● **DIRECTIONS**
Using the records below, give again exactly the lines from the line that contains "看起来…不一样。没有别人注意到。" through the line that contains "סינמסקופ בטוויטר", both ends included, and only those.

┌─ DATA SUPPLIED

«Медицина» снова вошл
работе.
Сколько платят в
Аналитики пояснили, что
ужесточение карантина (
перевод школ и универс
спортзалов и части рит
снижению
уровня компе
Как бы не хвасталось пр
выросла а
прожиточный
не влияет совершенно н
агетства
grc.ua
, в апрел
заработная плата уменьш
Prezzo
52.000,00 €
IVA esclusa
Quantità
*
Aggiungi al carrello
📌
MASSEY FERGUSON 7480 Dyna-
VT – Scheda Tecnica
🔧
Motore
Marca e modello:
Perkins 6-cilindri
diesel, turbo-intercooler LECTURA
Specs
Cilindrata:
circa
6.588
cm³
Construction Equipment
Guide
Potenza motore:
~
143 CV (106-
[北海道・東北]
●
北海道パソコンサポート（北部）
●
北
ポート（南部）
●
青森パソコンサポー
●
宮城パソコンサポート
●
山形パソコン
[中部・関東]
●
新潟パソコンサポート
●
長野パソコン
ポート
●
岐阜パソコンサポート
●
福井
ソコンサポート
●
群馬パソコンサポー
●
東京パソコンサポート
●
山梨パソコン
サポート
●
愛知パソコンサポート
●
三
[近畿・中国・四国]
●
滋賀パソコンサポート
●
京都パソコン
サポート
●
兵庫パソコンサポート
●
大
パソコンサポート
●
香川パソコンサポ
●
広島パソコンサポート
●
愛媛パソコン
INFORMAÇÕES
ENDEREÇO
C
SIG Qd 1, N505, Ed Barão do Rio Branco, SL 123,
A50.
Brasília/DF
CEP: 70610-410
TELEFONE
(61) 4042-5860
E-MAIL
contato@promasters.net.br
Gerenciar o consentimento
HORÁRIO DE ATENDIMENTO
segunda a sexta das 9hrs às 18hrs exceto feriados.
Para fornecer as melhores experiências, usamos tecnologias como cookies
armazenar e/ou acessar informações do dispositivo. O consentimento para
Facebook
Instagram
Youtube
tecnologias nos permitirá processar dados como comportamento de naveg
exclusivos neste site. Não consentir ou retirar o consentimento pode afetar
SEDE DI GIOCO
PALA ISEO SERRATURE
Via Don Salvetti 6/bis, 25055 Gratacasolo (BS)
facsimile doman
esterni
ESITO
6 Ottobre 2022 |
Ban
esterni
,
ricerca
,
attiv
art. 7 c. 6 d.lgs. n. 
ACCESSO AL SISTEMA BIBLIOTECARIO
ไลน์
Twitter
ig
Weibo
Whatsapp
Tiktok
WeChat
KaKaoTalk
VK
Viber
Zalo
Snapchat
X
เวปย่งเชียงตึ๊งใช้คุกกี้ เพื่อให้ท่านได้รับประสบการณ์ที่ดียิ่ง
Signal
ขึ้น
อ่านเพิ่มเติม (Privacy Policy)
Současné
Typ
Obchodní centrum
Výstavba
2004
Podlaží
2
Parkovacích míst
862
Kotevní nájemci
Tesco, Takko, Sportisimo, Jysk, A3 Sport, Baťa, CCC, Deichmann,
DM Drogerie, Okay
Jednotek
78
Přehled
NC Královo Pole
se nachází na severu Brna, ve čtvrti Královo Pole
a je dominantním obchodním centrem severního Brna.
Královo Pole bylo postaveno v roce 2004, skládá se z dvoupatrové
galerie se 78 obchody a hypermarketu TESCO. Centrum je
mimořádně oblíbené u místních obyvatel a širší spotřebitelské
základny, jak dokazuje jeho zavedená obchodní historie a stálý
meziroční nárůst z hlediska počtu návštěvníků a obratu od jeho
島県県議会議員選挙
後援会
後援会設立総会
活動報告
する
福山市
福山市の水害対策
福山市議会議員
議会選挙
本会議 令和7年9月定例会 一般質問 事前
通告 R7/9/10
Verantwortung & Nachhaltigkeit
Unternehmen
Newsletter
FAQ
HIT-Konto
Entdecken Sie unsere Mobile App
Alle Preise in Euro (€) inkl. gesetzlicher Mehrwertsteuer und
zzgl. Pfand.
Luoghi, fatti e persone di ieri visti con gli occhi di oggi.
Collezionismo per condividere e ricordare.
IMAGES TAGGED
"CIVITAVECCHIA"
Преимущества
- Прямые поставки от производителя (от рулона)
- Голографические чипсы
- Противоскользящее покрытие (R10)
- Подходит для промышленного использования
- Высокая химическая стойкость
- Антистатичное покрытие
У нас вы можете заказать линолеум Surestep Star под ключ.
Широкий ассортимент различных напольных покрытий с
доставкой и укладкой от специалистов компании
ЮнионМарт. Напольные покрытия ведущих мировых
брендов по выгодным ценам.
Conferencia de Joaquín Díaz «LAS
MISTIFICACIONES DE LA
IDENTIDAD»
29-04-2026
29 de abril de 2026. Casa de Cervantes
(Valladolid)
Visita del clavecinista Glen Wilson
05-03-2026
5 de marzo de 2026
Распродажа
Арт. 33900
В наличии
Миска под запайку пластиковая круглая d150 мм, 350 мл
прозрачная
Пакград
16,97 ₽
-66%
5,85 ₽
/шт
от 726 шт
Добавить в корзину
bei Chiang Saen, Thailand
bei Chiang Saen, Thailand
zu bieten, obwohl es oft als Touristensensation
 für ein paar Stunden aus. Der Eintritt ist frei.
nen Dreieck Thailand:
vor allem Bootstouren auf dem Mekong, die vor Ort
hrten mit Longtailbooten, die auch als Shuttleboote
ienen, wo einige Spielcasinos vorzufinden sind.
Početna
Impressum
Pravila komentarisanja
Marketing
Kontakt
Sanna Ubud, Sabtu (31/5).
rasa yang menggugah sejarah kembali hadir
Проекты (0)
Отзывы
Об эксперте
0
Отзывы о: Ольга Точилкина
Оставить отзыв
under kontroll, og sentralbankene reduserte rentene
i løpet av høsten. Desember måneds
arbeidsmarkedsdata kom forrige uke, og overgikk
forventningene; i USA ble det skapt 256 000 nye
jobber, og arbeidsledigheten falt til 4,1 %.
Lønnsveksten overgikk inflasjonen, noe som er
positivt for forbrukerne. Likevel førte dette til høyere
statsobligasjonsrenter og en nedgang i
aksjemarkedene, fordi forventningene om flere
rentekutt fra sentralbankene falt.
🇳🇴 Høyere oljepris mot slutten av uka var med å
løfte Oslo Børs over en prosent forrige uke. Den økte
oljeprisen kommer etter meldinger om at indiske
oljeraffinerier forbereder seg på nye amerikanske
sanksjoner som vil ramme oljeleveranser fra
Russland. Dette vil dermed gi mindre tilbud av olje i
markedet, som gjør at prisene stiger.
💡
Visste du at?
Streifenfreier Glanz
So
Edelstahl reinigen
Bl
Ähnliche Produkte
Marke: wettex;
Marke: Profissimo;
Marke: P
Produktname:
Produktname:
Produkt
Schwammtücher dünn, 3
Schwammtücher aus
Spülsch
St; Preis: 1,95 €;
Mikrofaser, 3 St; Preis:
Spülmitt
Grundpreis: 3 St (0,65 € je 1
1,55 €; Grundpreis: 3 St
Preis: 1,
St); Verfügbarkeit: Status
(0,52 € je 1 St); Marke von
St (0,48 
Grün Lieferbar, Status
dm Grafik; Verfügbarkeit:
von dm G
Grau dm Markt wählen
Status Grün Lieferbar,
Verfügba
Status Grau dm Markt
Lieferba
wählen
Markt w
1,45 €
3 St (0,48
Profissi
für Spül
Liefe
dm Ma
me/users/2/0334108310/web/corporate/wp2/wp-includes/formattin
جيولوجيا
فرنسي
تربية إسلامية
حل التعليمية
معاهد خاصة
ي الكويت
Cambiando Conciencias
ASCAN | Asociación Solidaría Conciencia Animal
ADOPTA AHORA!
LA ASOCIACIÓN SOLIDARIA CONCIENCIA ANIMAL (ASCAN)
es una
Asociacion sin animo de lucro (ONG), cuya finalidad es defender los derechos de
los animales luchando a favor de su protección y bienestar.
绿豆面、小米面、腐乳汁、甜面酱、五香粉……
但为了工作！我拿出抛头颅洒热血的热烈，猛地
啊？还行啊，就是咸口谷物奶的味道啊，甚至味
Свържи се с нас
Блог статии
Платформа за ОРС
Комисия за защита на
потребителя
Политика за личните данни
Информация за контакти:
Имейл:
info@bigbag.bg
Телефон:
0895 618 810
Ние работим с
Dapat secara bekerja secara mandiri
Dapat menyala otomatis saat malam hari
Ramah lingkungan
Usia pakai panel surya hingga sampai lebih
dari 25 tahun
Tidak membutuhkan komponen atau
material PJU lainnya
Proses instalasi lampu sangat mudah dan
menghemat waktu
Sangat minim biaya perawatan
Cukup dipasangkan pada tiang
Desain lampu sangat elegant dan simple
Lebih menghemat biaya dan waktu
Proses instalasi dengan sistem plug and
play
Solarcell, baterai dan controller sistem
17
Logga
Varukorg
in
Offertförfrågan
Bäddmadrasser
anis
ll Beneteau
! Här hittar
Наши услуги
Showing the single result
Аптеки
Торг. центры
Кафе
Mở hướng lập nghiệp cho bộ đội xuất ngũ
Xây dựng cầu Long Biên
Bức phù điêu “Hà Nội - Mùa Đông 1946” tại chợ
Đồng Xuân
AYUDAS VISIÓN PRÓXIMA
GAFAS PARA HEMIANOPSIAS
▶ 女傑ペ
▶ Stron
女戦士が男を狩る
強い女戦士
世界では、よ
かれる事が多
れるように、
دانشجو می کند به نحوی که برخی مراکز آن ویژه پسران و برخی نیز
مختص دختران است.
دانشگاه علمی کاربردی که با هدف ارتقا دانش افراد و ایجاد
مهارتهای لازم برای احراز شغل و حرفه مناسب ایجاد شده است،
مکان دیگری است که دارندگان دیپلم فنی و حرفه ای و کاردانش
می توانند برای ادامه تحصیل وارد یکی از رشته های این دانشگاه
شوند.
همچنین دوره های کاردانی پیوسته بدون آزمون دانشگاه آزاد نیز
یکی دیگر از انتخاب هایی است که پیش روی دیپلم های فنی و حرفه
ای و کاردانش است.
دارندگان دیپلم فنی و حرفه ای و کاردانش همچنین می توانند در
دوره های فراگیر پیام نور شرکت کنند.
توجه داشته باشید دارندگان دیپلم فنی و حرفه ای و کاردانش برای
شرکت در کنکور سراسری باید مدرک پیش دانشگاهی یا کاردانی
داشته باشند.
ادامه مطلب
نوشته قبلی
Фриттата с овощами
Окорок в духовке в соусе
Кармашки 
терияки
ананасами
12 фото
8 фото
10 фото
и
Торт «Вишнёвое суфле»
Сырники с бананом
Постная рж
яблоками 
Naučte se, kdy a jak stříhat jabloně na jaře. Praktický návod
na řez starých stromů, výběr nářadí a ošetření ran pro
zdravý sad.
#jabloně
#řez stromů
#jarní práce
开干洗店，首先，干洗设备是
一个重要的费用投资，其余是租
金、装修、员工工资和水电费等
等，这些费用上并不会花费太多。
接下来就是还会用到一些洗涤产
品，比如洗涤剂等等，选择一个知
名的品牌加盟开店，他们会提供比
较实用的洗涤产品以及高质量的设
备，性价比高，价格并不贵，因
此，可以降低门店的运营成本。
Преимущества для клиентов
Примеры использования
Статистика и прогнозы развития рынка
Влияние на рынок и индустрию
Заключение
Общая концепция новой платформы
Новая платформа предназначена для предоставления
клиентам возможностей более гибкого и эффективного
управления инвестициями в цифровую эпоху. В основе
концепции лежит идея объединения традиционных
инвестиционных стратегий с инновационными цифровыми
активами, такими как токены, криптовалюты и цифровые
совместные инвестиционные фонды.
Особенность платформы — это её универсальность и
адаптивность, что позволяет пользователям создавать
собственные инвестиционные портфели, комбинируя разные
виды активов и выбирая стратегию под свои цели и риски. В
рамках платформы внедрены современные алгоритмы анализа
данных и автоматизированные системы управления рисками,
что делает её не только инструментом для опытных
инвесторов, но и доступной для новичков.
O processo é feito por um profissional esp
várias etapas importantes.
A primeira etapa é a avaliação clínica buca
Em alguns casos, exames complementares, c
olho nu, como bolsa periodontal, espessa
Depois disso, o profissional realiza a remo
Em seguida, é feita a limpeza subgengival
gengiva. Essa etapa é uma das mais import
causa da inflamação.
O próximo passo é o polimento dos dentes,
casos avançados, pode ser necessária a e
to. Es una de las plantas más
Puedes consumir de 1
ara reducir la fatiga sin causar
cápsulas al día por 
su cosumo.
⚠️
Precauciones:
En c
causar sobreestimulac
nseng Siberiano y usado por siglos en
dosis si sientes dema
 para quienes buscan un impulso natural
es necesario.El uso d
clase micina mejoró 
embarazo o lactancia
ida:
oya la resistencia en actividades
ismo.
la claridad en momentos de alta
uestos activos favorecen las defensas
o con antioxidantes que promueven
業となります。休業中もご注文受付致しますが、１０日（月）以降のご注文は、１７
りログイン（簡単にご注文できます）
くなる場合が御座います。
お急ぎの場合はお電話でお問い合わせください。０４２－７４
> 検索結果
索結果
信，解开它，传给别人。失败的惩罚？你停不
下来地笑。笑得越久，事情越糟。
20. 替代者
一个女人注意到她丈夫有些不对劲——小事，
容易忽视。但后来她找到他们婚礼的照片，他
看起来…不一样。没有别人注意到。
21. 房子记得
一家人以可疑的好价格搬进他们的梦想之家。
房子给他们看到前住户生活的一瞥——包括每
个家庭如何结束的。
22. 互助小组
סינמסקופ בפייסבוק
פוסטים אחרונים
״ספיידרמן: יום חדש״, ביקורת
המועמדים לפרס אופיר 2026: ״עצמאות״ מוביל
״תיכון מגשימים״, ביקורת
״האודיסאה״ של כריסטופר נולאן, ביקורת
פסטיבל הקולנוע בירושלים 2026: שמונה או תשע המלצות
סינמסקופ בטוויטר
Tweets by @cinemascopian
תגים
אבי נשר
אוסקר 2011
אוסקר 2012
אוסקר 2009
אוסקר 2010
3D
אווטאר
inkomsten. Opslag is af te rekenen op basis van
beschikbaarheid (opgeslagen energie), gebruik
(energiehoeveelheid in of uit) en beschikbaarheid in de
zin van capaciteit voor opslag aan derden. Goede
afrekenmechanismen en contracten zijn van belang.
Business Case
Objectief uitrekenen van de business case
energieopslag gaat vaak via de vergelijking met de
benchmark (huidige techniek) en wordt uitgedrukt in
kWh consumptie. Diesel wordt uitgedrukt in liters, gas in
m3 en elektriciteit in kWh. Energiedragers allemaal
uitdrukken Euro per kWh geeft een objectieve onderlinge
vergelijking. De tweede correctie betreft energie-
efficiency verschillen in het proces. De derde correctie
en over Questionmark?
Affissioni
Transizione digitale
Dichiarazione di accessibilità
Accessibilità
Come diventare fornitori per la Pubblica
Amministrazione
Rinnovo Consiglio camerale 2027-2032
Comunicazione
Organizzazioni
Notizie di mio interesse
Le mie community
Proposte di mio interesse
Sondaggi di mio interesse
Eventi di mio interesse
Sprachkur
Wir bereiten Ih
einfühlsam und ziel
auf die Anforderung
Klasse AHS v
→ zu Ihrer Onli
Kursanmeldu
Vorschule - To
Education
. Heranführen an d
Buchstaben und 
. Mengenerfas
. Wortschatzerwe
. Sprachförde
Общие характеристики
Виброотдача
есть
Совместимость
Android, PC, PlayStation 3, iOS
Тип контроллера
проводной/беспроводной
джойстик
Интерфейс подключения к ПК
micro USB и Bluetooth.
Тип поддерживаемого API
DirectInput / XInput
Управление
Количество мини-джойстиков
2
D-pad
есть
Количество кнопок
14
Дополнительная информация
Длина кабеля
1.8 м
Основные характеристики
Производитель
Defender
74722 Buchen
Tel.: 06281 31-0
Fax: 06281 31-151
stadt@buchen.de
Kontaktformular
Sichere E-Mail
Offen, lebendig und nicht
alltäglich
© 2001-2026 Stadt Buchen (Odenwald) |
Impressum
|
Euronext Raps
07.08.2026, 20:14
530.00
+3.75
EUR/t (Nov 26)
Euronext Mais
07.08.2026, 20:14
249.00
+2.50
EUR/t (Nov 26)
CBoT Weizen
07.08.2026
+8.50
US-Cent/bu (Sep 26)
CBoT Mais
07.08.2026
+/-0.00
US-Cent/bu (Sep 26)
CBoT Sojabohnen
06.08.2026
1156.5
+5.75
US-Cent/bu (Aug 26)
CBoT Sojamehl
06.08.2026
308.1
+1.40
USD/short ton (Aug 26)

└─

● **OUTPUT**
看起来…不一样。没有别人注意到。
21. 房子记得
一家人以可疑的好价格搬进他们的梦想之家。
房子给他们看到前住户生活的一瞥——包括每
个家庭如何结束的。
22. 互助小组
סינמסקופ בפייסבוק
פוסטים אחרונים
״ספיידרמן: יום חדש״, ביקורת
המועמדים לפרס אופיר 2026: ״עצמאות״ מוביל
״תיכון מגשימים״, ביקורת
״האודיסאה״ של כריסטופר נולאן, ביקורת
פסטיבל הקולנוע בירושלים 2026: שמונה או תשע המלצות
סינמסקופ בטוויטר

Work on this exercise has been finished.